The president continued by emphasizing the importance of alumni, who “have never said ‘perhaps Cornell.’”

“Over the past year or so, I’ve met Cornell alumni across the country and around the globe,” she said. “Everywhere I went … I met people like you who are deeply proud of their Cornell education and all the ways it has enriched their lives.”

She mentioned that donations helped create the newly constructed Tang Welcome Center and will go towards constructing a new building for the Atkinson Center for a Sustainable Future at Weill.

“Last year we received $512 million in new gifts and commitments, with alumni and friends strengthening our Annual Funds by $44.4 million, a 6.5 percent increase over fiscal year 2017,” she said.

Despite the prosperity, Pollack also listed problems that still need addressing, such as mental health, which has been a concern throughout Pollack’s first year-and-a-half as president. She said the University has expanded mental health resources in the face of increasing demand and plans to “conduct a comprehensive evaluation of student mental health needs and our approaches.”

Pollack also stated that the University has been working very hard to keep costs down for families by reining in administrative expenses while maintaining the quality of education.

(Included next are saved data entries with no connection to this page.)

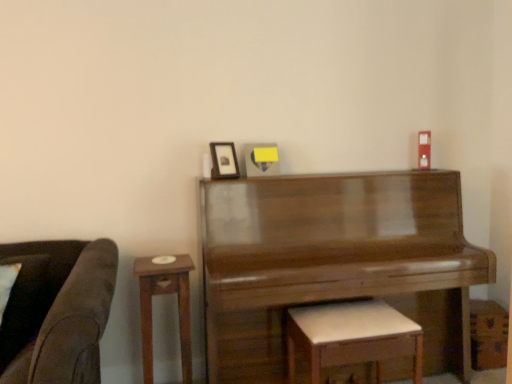
This screenshot has width=512, height=384. In order to click on free space above white leather stool at lower center (from a real-world perspective) in this screenshot , I will do `click(359, 306)`.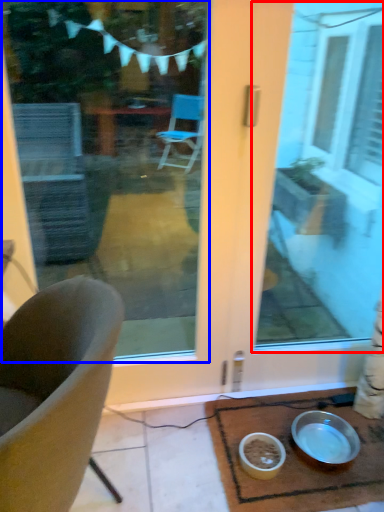
Question: Among these objects, which one is nearest to the camera, window screen (highlighted by a red box) or window screen (highlighted by a blue box)?

Choices:
 (A) window screen
 (B) window screen

Answer: (B)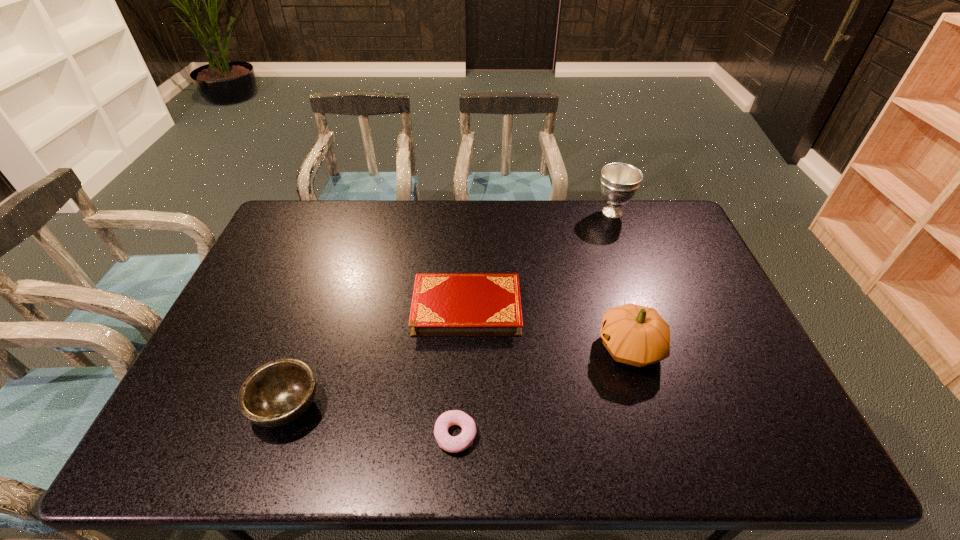
Identify the location of free region located on the back of the third shortest object. (326, 293).

This screenshot has height=540, width=960. What are the coordinates of `vacant space located on the cover of the hardback book` in the screenshot? It's located at (601, 308).

I want to click on free space located on the left of the doughnut, so click(x=267, y=435).

Identify the location of object at the far edge. The height and width of the screenshot is (540, 960). (619, 182).

Locate an element on the screen. The height and width of the screenshot is (540, 960). bowl that is at the near edge is located at coordinates 277,393.

Locate an element on the screen. This screenshot has height=540, width=960. doughnut present at the near edge is located at coordinates (459, 443).

Find the location of `free region at the far edge`. free region at the far edge is located at coordinates (555, 225).

Find the location of a particular element. The width and height of the screenshot is (960, 540). vacant space at the near edge is located at coordinates (716, 438).

In order to click on free space at the right edge of the desktop in this screenshot , I will do `click(685, 244)`.

This screenshot has height=540, width=960. In order to click on free point between the shortest object and the leftmost object in this screenshot , I will do (372, 420).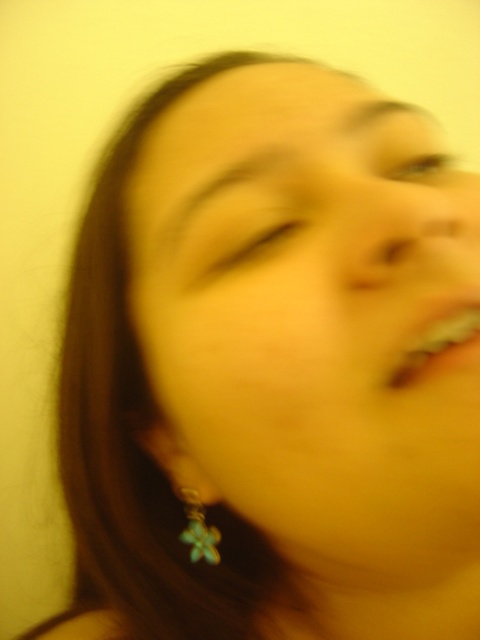
Question: Where is matte gold earring at center located in relation to matte yellow eye at center in the image?

Choices:
 (A) right
 (B) left

Answer: (A)

Question: Is matte gold earring at center bigger than matte black eye at upper right?

Choices:
 (A) yes
 (B) no

Answer: (A)

Question: Which of the following is the farthest from the observer?

Choices:
 (A) tap(195, 237)
 (B) tap(151, 380)
 (C) tap(406, 353)

Answer: (B)

Question: Which of these objects is positioned farthest from the matte black eye at upper right?

Choices:
 (A) matte pink lips at center
 (B) green flower-shaped earring at lower left

Answer: (B)

Question: Is matte yellow eye at center further to the viewer compared to green flower-shaped earring at lower left?

Choices:
 (A) yes
 (B) no

Answer: (B)

Question: Which of these objects is positioned farthest from the matte pink lips at center?

Choices:
 (A) green flower-shaped earring at lower left
 (B) matte black eye at upper right

Answer: (A)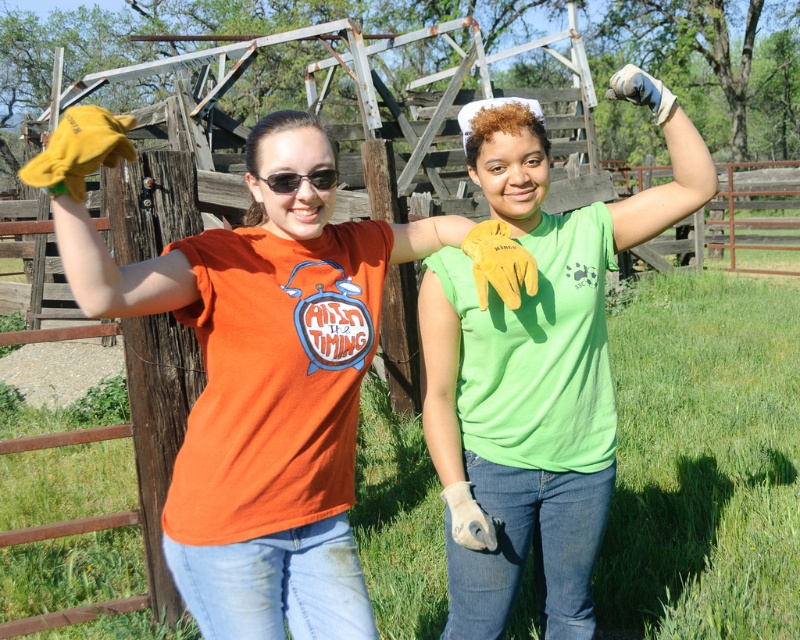
Question: Based on their relative distances, which object is farther from the matte orange t-shirt at left?

Choices:
 (A) green matte shirt at upper center
 (B) matte black sunglasses at upper center
 (C) yellow leather glove at center

Answer: (A)

Question: Which point is closer to the camera?

Choices:
 (A) (694, 188)
 (B) (450, 372)
 (C) (516, 304)
 (D) (462, 525)

Answer: (C)

Question: Which point is closer to the camera?

Choices:
 (A) matte black sunglasses at upper center
 (B) yellow leather glove at center
 (C) tan leather glove at center

Answer: (A)

Question: Is matte orange t-shirt at left in front of matte black sunglasses at upper center?

Choices:
 (A) no
 (B) yes

Answer: (B)

Question: Is tan leather glove at center smaller than light brown leather glove at lower center?

Choices:
 (A) no
 (B) yes

Answer: (A)

Question: Can you confirm if matte orange t-shirt at left is positioned above light brown leather glove at lower center?

Choices:
 (A) yes
 (B) no

Answer: (A)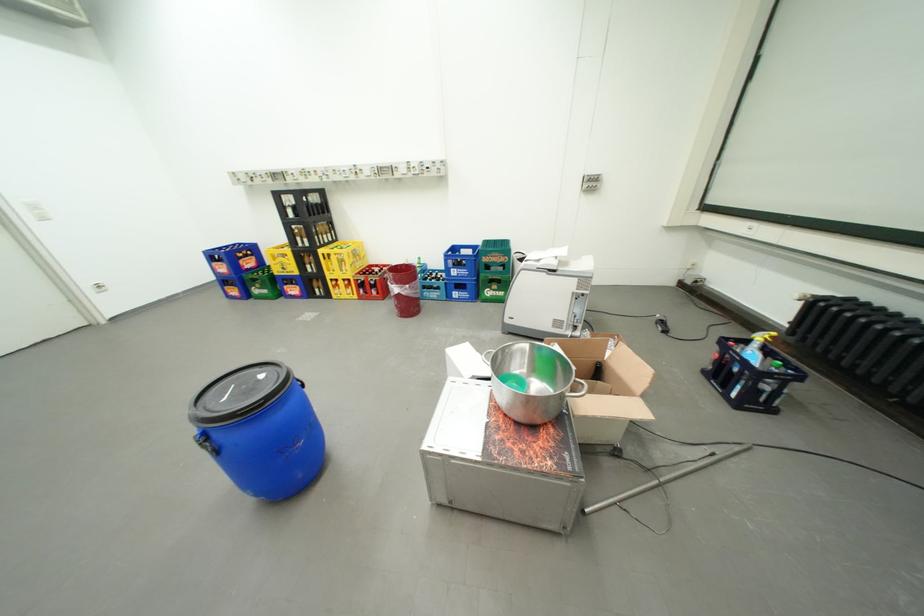
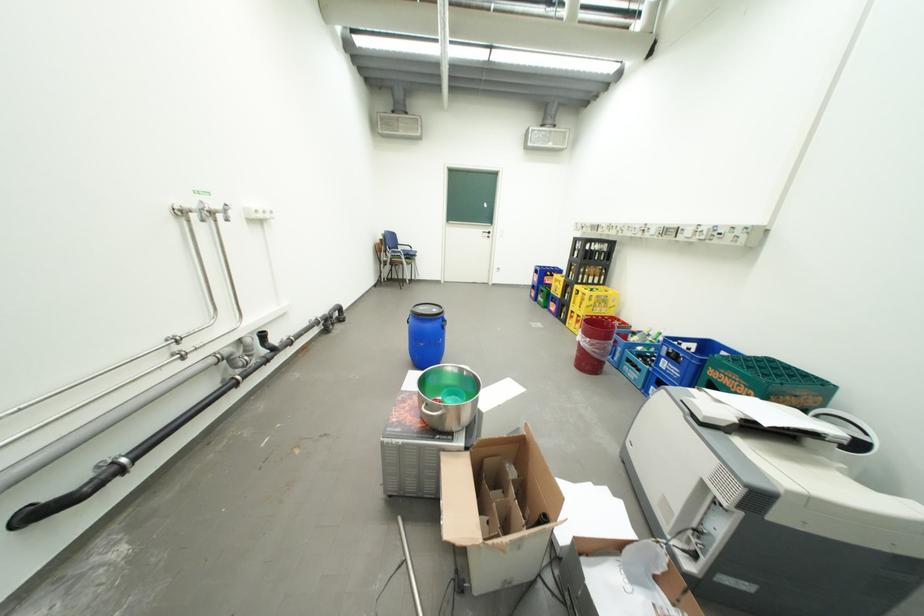
The point at (513, 257) is marked in the first image. Where is the corresponding point in the second image?

(756, 387)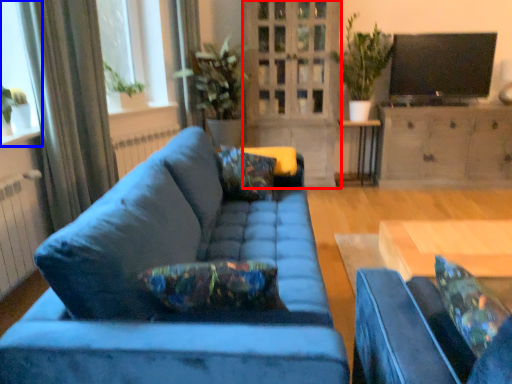
Question: Which object appears closest to the camera in this image, glass door (highlighted by a red box) or window (highlighted by a blue box)?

“For most students with financial aid, the net cost of a Cornell education is actually lower than it was a decade ago and even, in many cases, two decades ago,” she said.

The president concluded by returning to Bishop’s essay. “‘Perhaps it is important that we should not be grouped as a member of any Big Four or Big Twelve. As the qualities in the seed persist and fructify, it may be that foreign observers hunting the essentially American college will specify Cornell University. And perhaps Harvard, Yale, and Princeton,’” she quoted.